The key advantages of using pipelines for your machine learning workflows are:
|Unattended runs||Schedule steps to run in parallel or in sequence in a reliable and unattended manner. Data preparation and modeling can last days or weeks, and pipelines allow you to focus on other tasks while the process is running.|
|Heterogenous compute||Use multiple pipelines that are reliably coordinated across heterogeneous and scalable compute resources and storage locations. Make efficient use of available compute resources by running individual pipeline steps on different compute targets, such as HDInsight, GPU Data Science VMs, and Databricks.|
|Reusability||Create pipeline templates for specific scenarios, such as retraining and batch-scoring. Trigger published pipelines from external systems via simple REST calls.|
|Tracking and versioning||Instead of manually tracking data and result paths as you iterate, use the pipelines SDK to explicitly name and version your data sources, inputs, and outputs. You can also manage scripts and data separately for increased productivity.|
|Modularity||Separating areas of concerns and isolating changes allows software to evolve at a faster rate with higher quality.|
|Collaboration||Pipelines allow data scientists to collaborate across all areas of the machine learning design process, while being able to concurrently work on pipeline steps.|
Choosing the proper PipelineStep subclass
PythonScriptStep is the most flexible subclass of the abstract
PipelineStep. Other subclasses, such as
EstimatorStep subclasses and
DataTransferStep can accomplish specific tasks with less code. For instance, an
EstimatorStep can be created just by passing in a name for the step, an
Estimator, and a compute target. Or, you can override inputs and outputs, pipeline parameters, and arguments. For more information, see Train models with Azure Machine Learning using estimator.
DataTransferStep makes it easy to move data between data sources and sinks. The code to do this transfer manually is straightforward but repetitive. Instead, you can just create a
DataTransferStep with a name, references to a data source and a data sink, and a compute target. The notebook Azure Machine Learning Pipeline with DataTransferStep demonstrates this flexibility.
While pipeline steps allow the reuse of the results of a previous run, in many cases the construction of the step assumes that the scripts and dependent files required must be locally available. If a data scientist wants to build on top of existing code, the scripts and dependencies often must be cloned from a separate repository.
Modules are similar in usage to pipeline steps, but provide versioning facilitated through the workspace, which enables collaboration and reusability at scale. Modules are designed to be reused in multiple pipelines and can evolve to adapt a specific computation to different use-cases. Users can do the following tasks through the workspace, without using external repositories:
- Create new modules, and publish new versions of existing modules
- Deprecate existing versions
- Mark versions disabled to prevent consumers from using that version
- Designate default versions
- Retrieve modules by version from the workspace, to ensure teams are using the same code
See the notebook for code examples on how to create, connect, and use modules in Azure Machine Learning pipelines.

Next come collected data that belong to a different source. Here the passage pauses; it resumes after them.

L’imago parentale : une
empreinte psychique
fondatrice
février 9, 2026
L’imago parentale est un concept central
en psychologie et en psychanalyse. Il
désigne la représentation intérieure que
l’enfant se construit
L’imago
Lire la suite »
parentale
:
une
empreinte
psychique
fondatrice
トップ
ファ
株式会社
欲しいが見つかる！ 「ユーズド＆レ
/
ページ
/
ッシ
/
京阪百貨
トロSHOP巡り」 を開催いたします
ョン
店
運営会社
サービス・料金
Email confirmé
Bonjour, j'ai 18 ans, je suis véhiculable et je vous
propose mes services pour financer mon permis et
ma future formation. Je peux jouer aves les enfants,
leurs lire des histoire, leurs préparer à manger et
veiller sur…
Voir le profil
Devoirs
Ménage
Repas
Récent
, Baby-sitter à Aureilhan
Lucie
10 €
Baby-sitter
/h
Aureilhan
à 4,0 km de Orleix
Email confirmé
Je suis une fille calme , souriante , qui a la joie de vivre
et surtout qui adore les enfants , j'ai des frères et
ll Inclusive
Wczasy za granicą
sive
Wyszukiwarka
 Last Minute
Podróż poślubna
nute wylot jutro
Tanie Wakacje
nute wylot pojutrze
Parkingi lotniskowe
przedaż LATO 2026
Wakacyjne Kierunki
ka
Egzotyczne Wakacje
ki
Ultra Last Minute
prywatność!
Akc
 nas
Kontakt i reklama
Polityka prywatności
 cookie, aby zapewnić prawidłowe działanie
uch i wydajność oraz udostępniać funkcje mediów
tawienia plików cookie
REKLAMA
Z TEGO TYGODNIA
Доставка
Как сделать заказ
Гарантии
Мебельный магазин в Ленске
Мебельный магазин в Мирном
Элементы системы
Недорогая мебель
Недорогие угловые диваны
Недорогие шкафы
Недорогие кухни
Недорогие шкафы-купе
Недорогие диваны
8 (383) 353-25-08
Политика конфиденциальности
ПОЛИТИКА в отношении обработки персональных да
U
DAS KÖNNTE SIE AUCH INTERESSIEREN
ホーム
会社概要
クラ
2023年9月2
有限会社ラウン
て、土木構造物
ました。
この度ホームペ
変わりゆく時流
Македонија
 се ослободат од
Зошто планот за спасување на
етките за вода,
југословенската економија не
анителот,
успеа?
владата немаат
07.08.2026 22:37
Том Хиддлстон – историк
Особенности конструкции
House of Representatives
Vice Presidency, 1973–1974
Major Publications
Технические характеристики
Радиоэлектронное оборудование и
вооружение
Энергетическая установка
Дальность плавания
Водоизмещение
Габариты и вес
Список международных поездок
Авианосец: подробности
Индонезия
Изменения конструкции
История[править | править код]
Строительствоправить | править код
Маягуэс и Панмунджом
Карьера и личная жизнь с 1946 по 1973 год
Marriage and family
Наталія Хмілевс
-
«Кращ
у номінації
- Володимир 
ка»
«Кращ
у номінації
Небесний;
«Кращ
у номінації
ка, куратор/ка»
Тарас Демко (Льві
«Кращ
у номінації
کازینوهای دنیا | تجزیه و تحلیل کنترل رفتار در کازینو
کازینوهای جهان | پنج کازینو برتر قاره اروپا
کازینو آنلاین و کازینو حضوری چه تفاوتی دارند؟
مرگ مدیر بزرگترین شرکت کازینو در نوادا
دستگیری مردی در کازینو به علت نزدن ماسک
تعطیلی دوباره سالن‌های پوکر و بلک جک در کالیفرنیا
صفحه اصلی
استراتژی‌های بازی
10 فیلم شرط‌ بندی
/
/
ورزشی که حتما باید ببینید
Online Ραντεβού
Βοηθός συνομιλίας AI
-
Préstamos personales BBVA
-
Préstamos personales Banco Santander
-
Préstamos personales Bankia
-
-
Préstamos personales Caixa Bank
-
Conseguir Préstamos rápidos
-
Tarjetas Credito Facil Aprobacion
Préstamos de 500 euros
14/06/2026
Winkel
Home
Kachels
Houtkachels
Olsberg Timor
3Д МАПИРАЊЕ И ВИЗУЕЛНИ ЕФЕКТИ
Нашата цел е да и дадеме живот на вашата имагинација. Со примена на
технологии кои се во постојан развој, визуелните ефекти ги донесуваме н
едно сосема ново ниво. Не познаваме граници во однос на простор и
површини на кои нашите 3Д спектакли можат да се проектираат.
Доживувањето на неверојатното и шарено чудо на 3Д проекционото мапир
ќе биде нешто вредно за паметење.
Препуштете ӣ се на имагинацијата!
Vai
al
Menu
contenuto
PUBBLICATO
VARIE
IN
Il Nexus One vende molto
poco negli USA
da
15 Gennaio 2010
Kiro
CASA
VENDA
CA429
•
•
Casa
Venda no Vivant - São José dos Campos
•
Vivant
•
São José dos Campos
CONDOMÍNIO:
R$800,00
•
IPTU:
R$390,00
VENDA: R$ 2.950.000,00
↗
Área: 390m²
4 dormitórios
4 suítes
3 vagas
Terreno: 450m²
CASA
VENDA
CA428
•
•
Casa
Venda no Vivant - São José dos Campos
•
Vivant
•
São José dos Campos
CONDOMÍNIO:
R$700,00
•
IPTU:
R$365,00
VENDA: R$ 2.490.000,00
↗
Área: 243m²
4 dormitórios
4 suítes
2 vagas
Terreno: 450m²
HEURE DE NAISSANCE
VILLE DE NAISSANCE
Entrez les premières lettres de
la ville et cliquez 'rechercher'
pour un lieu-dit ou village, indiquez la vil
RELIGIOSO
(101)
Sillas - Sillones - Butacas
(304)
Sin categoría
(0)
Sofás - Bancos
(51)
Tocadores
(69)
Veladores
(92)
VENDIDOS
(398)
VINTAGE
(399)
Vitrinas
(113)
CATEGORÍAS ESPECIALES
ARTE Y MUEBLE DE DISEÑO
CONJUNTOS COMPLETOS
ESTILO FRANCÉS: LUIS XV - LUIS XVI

Azure ML pipelines are a powerful facility that begins delivering value in the early development stages. The value increases as the team and project grows. This article has explained how pipelines are specified with the Azure Machine Learning Python SDK and orchestrated on Azure. You've seen some basic source code and been introduced to a few of the
PipelineStep classes that are available. You should have a sense of when to use Azure ML pipelines and how Azure runs them.